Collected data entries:
Segment Open
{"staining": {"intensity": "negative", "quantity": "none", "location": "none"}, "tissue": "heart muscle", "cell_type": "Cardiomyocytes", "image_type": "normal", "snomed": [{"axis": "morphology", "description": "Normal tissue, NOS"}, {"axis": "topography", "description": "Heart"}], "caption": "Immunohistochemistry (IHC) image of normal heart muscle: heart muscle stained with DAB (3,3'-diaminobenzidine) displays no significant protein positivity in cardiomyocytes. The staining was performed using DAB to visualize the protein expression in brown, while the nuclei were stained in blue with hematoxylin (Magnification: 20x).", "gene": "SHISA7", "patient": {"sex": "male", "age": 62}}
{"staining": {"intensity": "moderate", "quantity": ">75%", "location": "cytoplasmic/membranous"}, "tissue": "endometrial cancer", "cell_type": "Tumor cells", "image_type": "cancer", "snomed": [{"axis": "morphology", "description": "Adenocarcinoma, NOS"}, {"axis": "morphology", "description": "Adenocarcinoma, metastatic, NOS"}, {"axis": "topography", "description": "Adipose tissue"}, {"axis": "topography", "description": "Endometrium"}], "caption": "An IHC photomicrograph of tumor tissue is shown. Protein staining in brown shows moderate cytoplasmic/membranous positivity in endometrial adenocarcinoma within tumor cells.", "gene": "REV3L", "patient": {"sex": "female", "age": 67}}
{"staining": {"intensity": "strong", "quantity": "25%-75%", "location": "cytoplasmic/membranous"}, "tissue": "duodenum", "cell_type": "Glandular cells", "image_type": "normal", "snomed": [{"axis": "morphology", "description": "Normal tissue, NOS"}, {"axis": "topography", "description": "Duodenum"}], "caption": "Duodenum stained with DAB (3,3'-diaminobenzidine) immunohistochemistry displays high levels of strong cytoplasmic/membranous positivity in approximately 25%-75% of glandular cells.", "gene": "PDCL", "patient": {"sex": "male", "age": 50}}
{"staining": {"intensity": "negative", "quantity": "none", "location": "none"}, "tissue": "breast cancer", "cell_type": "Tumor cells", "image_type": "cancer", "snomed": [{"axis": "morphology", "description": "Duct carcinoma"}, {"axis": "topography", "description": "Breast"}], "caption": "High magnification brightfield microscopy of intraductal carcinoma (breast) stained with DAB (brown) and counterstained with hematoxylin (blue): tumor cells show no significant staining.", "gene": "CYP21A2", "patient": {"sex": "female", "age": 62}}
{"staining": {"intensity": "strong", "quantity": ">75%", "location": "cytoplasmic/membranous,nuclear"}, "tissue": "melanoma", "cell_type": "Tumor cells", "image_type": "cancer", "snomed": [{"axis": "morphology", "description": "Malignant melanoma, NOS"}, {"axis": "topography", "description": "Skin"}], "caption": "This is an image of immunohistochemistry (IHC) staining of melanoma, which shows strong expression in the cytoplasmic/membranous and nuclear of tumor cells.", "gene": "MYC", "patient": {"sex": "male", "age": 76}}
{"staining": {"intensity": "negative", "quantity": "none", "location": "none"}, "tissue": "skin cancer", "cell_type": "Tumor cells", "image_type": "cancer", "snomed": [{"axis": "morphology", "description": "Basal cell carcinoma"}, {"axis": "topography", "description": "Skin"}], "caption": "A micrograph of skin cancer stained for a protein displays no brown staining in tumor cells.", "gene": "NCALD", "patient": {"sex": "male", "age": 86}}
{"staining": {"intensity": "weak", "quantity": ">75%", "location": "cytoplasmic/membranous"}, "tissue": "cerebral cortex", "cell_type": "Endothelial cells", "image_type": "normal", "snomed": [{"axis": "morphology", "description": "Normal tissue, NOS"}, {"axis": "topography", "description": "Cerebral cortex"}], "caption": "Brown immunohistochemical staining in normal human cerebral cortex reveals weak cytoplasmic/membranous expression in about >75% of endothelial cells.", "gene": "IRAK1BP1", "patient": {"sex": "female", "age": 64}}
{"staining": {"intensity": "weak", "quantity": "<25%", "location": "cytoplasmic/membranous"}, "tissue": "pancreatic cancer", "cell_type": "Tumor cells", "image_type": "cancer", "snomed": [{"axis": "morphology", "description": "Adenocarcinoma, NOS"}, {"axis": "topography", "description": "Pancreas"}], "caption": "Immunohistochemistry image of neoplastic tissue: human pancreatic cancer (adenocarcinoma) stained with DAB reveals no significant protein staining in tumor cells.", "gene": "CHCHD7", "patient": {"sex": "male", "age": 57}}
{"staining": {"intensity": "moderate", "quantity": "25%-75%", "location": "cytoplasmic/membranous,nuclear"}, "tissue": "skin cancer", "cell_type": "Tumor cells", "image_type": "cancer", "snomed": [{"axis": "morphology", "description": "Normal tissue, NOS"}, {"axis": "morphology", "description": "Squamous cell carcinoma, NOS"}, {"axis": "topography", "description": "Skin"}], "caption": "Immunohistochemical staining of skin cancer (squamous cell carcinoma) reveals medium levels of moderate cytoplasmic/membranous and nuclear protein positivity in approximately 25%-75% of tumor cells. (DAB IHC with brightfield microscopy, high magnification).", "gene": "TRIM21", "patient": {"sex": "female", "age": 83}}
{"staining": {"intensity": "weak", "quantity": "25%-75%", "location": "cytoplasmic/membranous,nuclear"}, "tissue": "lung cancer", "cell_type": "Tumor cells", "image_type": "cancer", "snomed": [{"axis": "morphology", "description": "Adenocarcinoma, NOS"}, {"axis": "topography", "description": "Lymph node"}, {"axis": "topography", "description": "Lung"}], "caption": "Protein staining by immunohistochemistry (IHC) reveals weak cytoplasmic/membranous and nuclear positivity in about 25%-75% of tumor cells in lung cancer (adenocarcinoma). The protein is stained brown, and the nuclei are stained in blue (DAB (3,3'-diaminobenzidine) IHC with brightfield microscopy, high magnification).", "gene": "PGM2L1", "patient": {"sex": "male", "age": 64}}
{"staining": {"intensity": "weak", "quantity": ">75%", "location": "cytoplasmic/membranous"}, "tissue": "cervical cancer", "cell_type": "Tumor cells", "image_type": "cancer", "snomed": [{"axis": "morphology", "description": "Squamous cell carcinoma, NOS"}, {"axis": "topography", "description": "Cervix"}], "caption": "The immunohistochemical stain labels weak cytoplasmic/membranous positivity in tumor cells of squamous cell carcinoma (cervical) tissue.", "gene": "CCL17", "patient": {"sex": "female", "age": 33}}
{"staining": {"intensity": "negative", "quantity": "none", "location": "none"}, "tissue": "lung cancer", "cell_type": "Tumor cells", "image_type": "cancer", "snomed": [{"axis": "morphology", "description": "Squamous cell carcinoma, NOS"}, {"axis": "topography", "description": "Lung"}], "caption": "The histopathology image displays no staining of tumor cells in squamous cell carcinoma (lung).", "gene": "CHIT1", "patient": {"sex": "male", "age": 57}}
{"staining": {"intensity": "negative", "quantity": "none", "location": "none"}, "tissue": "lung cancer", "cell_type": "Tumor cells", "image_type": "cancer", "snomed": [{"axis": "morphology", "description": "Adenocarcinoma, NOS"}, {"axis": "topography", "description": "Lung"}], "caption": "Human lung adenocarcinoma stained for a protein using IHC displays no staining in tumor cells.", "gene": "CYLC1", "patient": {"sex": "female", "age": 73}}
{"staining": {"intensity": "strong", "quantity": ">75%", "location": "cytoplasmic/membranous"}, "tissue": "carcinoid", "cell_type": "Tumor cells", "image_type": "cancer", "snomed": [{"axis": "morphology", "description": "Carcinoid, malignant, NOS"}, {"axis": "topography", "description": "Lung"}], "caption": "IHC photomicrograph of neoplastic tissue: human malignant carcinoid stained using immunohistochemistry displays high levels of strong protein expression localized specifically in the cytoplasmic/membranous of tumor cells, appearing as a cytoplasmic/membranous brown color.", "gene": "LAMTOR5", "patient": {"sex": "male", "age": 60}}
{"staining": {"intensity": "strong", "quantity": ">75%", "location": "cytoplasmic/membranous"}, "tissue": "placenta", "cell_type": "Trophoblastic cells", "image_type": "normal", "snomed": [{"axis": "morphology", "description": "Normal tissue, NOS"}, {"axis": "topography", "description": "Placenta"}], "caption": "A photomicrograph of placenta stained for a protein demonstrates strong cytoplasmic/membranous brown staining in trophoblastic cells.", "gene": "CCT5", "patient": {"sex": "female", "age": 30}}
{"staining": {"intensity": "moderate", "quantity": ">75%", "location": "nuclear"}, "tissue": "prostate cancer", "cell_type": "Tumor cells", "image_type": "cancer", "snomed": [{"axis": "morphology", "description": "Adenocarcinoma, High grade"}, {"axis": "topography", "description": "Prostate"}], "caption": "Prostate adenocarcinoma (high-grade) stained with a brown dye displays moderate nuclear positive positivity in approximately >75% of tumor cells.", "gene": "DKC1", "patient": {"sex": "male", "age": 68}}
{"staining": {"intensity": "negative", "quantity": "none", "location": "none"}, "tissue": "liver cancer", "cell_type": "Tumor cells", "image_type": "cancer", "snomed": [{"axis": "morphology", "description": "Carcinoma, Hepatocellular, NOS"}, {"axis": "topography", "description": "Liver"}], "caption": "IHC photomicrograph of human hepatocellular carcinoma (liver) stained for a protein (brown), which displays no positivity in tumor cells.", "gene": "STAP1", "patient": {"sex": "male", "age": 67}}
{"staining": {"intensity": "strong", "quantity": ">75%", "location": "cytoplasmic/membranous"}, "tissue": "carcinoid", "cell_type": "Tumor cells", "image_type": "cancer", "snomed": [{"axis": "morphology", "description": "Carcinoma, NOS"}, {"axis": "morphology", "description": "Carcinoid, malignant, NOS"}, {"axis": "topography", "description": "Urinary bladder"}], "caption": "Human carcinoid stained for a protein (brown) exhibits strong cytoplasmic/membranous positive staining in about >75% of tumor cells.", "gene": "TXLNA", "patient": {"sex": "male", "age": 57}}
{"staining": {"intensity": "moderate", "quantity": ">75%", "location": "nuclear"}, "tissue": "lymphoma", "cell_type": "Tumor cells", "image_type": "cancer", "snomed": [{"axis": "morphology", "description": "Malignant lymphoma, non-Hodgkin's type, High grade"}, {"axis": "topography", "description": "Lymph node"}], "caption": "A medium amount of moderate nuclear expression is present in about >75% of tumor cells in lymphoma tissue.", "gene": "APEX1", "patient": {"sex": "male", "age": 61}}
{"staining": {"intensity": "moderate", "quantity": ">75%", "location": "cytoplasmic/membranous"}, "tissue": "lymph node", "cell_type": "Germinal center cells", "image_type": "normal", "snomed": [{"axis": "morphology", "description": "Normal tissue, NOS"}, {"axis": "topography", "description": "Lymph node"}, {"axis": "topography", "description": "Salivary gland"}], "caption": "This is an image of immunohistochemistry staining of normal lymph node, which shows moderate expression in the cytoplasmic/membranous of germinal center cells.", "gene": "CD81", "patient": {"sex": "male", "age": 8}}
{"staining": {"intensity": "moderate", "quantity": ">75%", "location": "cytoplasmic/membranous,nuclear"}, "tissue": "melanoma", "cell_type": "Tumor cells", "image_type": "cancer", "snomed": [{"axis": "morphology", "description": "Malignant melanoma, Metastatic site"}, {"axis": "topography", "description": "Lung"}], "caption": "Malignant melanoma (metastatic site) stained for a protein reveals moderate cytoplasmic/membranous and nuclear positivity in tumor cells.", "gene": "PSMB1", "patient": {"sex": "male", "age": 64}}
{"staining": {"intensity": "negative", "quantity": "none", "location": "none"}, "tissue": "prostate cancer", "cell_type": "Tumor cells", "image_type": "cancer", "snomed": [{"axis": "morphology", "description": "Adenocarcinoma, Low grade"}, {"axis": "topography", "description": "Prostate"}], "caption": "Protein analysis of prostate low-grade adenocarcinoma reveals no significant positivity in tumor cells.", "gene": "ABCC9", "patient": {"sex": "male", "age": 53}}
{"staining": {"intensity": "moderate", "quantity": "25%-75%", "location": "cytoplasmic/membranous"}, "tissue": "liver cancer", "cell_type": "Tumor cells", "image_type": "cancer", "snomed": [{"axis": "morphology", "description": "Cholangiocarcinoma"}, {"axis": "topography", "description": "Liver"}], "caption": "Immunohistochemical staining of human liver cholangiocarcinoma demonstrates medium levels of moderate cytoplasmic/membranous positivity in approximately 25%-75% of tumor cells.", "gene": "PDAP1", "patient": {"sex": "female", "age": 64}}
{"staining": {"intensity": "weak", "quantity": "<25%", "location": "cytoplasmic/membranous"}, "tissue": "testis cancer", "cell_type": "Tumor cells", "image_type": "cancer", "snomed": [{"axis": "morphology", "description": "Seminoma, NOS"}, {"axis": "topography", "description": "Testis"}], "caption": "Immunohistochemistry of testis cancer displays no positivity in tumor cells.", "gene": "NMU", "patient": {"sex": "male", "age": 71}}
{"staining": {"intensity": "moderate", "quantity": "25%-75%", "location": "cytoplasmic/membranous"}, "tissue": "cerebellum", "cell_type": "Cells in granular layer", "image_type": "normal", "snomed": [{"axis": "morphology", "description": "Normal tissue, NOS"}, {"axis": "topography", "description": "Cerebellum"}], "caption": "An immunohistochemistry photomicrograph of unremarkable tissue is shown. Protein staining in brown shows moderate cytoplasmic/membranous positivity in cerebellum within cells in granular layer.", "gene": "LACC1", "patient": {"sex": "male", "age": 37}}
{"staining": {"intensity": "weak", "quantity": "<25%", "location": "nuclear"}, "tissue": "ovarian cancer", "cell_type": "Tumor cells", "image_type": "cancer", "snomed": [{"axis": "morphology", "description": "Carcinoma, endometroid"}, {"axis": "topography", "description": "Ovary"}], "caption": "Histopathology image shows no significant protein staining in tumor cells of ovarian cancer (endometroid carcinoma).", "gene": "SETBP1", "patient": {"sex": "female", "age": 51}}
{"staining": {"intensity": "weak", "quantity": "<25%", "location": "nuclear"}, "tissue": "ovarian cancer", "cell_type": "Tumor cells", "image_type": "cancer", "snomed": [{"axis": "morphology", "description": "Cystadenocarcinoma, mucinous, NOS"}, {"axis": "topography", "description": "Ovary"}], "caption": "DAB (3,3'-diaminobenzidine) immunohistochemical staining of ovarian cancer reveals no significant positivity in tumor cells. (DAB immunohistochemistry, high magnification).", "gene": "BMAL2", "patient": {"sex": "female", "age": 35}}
Segment Closed
■ Work request: The lines from the start of the entries above through the line containing "DAB (3,3'-diaminobenzidine) immunohistochemistry" are the ones to return, please; copy them exactly and include both ends.

■ Answer section:
{"staining": {"intensity": "negative", "quantity": "none", "location": "none"}, "tissue": "heart muscle", "cell_type": "Cardiomyocytes", "image_type": "normal", "snomed": [{"axis": "morphology", "description": "Normal tissue, NOS"}, {"axis": "topography", "description": "Heart"}], "caption": "Immunohistochemistry (IHC) image of normal heart muscle: heart muscle stained with DAB (3,3'-diaminobenzidine) displays no significant protein positivity in cardiomyocytes. The staining was performed using DAB to visualize the protein expression in brown, while the nuclei were stained in blue with hematoxylin (Magnification: 20x).", "gene": "SHISA7", "patient": {"sex": "male", "age": 62}}
{"staining": {"intensity": "moderate", "quantity": ">75%", "location": "cytoplasmic/membranous"}, "tissue": "endometrial cancer", "cell_type": "Tumor cells", "image_type": "cancer", "snomed": [{"axis": "morphology", "description": "Adenocarcinoma, NOS"}, {"axis": "morphology", "description": "Adenocarcinoma, metastatic, NOS"}, {"axis": "topography", "description": "Adipose tissue"}, {"axis": "topography", "description": "Endometrium"}], "caption": "An IHC photomicrograph of tumor tissue is shown. Protein staining in brown shows moderate cytoplasmic/membranous positivity in endometrial adenocarcinoma within tumor cells.", "gene": "REV3L", "patient": {"sex": "female", "age": 67}}
{"staining": {"intensity": "strong", "quantity": "25%-75%", "location": "cytoplasmic/membranous"}, "tissue": "duodenum", "cell_type": "Glandular cells", "image_type": "normal", "snomed": [{"axis": "morphology", "description": "Normal tissue, NOS"}, {"axis": "topography", "description": "Duodenum"}], "caption": "Duodenum stained with DAB (3,3'-diaminobenzidine) immunohistochemistry displays high levels of strong cytoplasmic/membranous positivity in approximately 25%-75% of glandular cells.", "gene": "PDCL", "patient": {"sex": "male", "age": 50}}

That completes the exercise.